Speech by Ms. Lupe Va'ai upon the launch of her book – The Voice of an Island
Talofa lava and greetings. My name is Lupeoaunu'u Va'ai - you can call me Lupe.
I am from Samoa – a tiny island located in the Pacific, with a population of about 194,000. I am proud and honoured to be here today. I left my home in Apia, the capital of Samoa, through three plane trips, transit in two other countries, a train and a taxi ride over the course of two and a half days, to be here today because many people believed in me. This gave me the courage to be heard, to make a difference.
My story, The Voice of An Island, is based on a young Samoan girl named Katalina, who is depressed because of the state of the environment in her small island. In Katalina's story, her island was once her grandma's paradise but now it isn't. So she tries to do all she can to save it. I wrote this story to bring awareness to us all, everything we do from littering, to burning plastic, to cutting down trees, is affecting our world. I also highlighted in my story, that Samoa is only a small island, contributes very little to gas emission levels, yet along with other small islands in the Pacific and in the world, are the most threatened and vulnerable to impacts of climate change.

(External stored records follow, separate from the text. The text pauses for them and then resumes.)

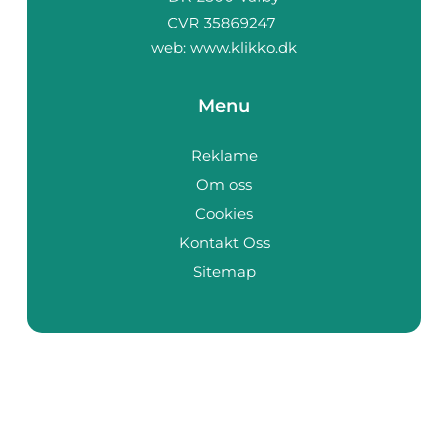
web:
www.klikko.dk
Menu
Reklame
Om oss
Cookies
Kontakt Oss
Sitemap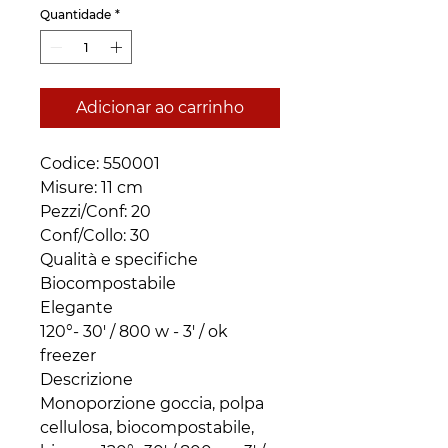
Quantidade
*
Adicionar ao carrinho
Codice: 550001 

Misure: 11 cm

Pezzi/Conf: 20 

Conf/Collo: 30

Qualità e specifiche

Biocompostabile

Elegante

120°- 30' / 800 w - 3' / ok 
freezer

Descrizione

Monoporzione goccia, polpa 
cellulosa, biocompostabile, 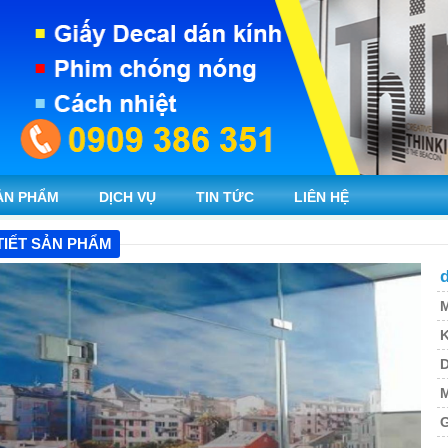
ẢN PHẨM
DỊCH VỤ
TIN TỨC
LIÊN HỆ
TIẾT SẢN PHẨM
d
M
K
M
G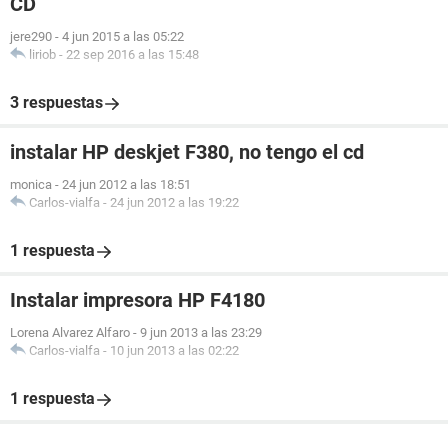
CD
jere290
-
4 jun 2015 a las 05:22
liriob
-
22 sep 2016 a las 15:48
3 respuestas
instalar HP deskjet F380, no tengo el cd
monica
-
24 jun 2012 a las 18:51
Carlos-vialfa
-
24 jun 2012 a las 19:22
1 respuesta
Instalar impresora HP F4180
Lorena Alvarez Alfaro
-
9 jun 2013 a las 23:29
Carlos-vialfa
-
10 jun 2013 a las 02:22
1 respuesta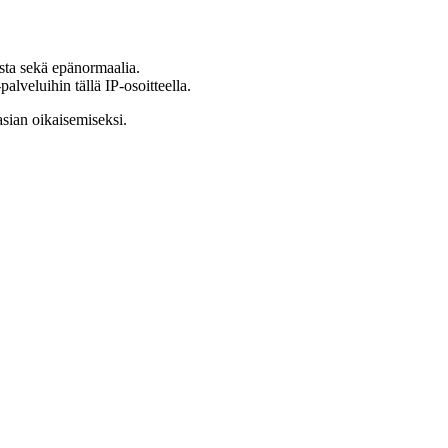
ista sekä epänormaalia.
lveluihin tällä IP-osoitteella.
asian oikaisemiseksi.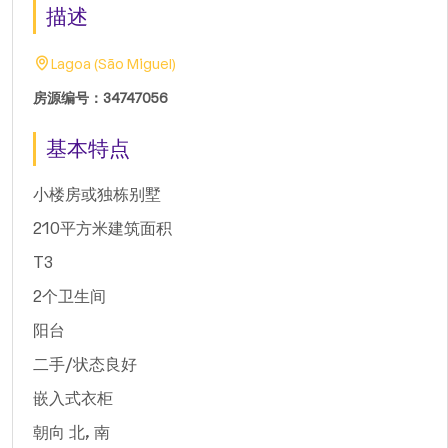
描述
Lagoa (São Miguel)
房源编号：34747056
基本特点
小楼房或独栋别墅
210平方米建筑面积
T3
2个卫生间
阳台
二手/状态良好
嵌入式衣柜
朝向 北, 南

When you are living in a small island like Samoa, the impacts of climate change are so very real. Issues like sea-level rise, coastal erosion, extreme weather events such as very, very strong tropical cyclones, are serious threats to our livelihoods and to our heritage. In the Pacific, we have many unique plant and animal species, many cannot be found anywhere else on the planet. We depend on many of these plants and animals for food and habitat. However, our island biodiversity continues to be under intense pressure from the threats of climate change, pollution, loss of forests and invasive species. Our small sizes and isolation in nature make us more vulnerable.
I hope my story is one of many more that can bring hope to many of us young children. It is not too late to make a stand to protect our environment, however small our voices are. We must build our island resilience to protect our communities and our environment through natural solutions. For example, planting trees along our coastline will help protect us from coastal erosion, keeping our forests intact or replanting them, building capacity of our communities and farmers so they are able to undertake and benefit from integrated land and water management on their traditionally owned lands. The list of natural solutions we can adopt in the Pacific islands is long. On a more personal level, I lead the environmental group in my school to promote good environmental practices, particularly in educating the younger classes. We help with cleaning the school compound and spread awareness on issues like separating bottles and plastics from other waste. As children, these are some of the simple, everyday activities that we can do to contribute, no matter how small they can be, to combatting climate change and its impacts and saving our marine and terrestrial ecosystems.
Today, I hope that my small voice can bring awareness to my small island, Samoa, and to my Pacific region, on the negative impacts on our environment all of us cause. As a small voice, there is very little I can do, but with the support of people like you, in creating these opportunities for us to speak up, and to publish our stories, I hope that will give volume to our messages and stories. Whilst I am very humbled by these opportunities, I believe that further commitment to the involvement of children in the achievement of the Sustainable Development Goals should involve funding assistance from relevant organisations, to support these child author activities, particularly for those, like me, who have to travel thousands of miles to participate. It would also be super-awesome if at some point in time, these events could be brought to Samoa, or to the Pacific region, so you have a first-hand experience of our small islands.
I thank the Lord our God for his blessings on me and all the other child authors.
I hope you will enjoy my story.
Faafetai tele lava. Thank you very much."